I used to hang out a little with Sufjan Stevens before he blew up into a teen idol. He's a good friend of Rachel's family. He played drums on one of our EP's, and we spent a little while talking about recording digital audio while on a short tour together. He had me remix one of his songs as a pre-release extra for his last album, Illinois.
There's a full length movie out now about The Danielson Famile. It includes some interesting background about the close relationship between The Danielson Famile and Sufjan Stevens.
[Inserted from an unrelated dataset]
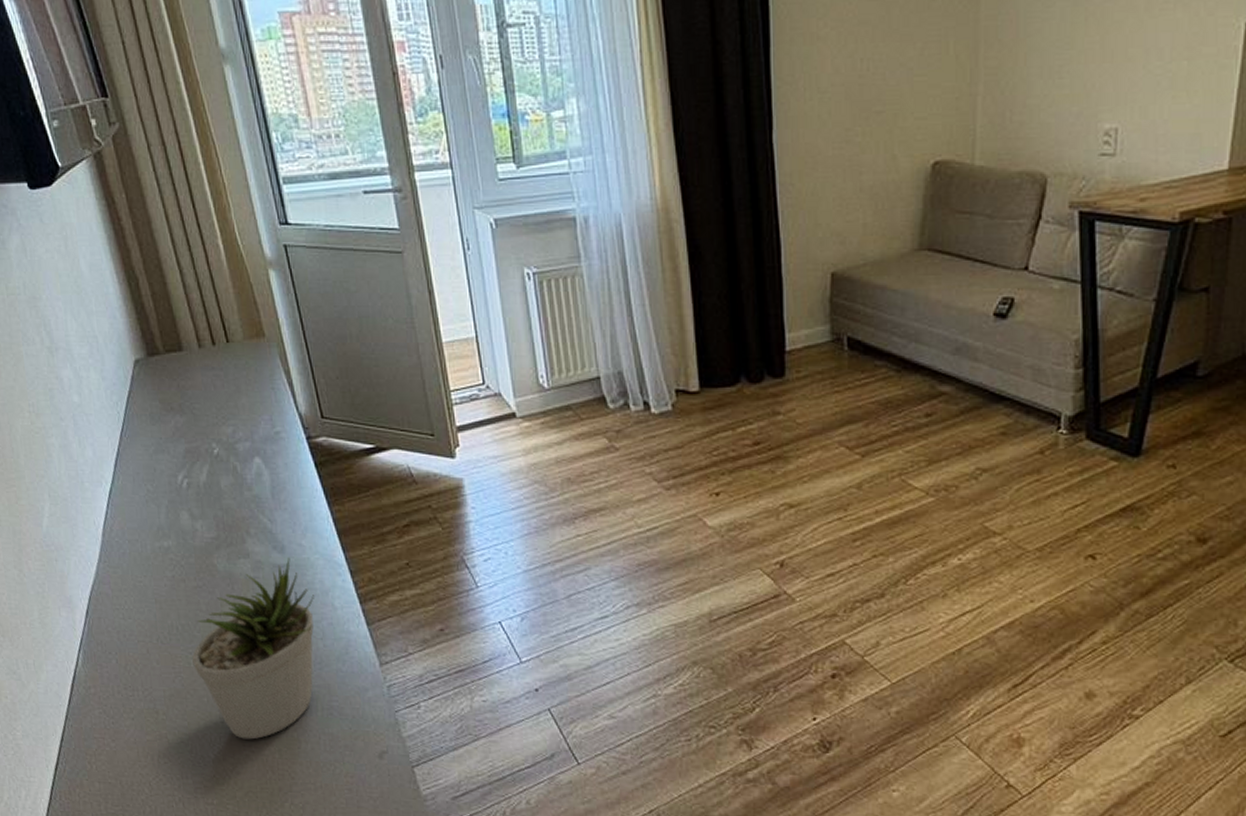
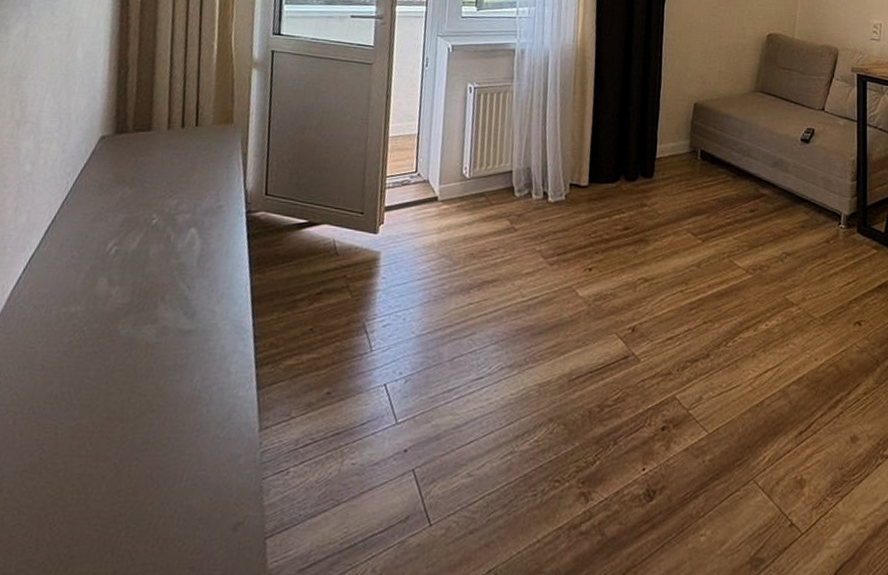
potted plant: present [192,558,315,740] -> none [60,324,213,517]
I played bass and a lot of electronics - keys, effects, drum machines, etc. I got into computer music production and engineered a bunch of our songs on a 166MHz machine with 48MB of RAM; it crashed constantly. I wrote a live drum machine program in VB6 and got to perform with it a few times (including shows at the Knitting Factory NYC and at a museum in Paris). I've kept up with digital audio technology since then, and have been amazed at the progress. I used to have to use a calculator to figure out things like note lengths and delay settings; now tools like Acid and dbGlitch can instantly do things that took me hours of painstaking (but enjoyable) work.
I'm a coffee geek
I've got a ridiculous number of coffee preparation methods at my disposal for a non-barista. Here are the methods I've used in the past few months:
- Capresso Super-automatic Espresso Machine
- Starbucks Vacuum Pot
- Stovetop Moka Pot
- Coffee Press
- Aeropress
- Turkish Ibik
This past year I've gotten into roasting my own coffee beans ghetto style, in an electric popcorn popper. I've been wanting to write a post about coffee but haven't made the time for it.I don't really drink a lot of coffee - maybe a few cups a day. I just want them to be really good cups!
I'm writing a book
I'm writing a book for SitePoint with Phil Haack and Jeff Atwood. It's a cookbook style ASP.NET book for their popular Anthology series, which works well a group of first time book authors with a background in writing for weblogs. I'm really enjoying it and hope to do a lot more writing in the years to come.
Okay, who to tag...
How about Roiy Zysman, Eric Willis, Ben Griswold, Keith Rull, and Scott Galloway.